Brief:
Copy the text of the records below word for word, keeping every line as it appears. Leave out the pictures.

Records from a data source:

[Start of Attachment]

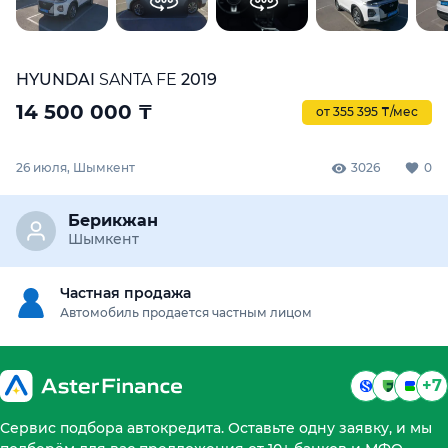
HYUNDAI
SANTA FE
2019
14 500 000
₸
от 355 395 ₸/мес
26 июля, Шымкент
3026
0
Берикжан
Шымкент
Частная продажа
Автомобиль продается частным лицом
+7
Сервис подбора автокредита. Оставьте одну заявку, и мы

[End of Attachment]

Exercise result:
HYUNDAI
SANTA FE
2019
14 500 000
₸
от 355 395 ₸/мес
26 июля, Шымкент
3026
0
Берикжан
Шымкент
Частная продажа
Автомобиль продается частным лицом
+7
Сервис подбора автокредита. Оставьте одну заявку, и мы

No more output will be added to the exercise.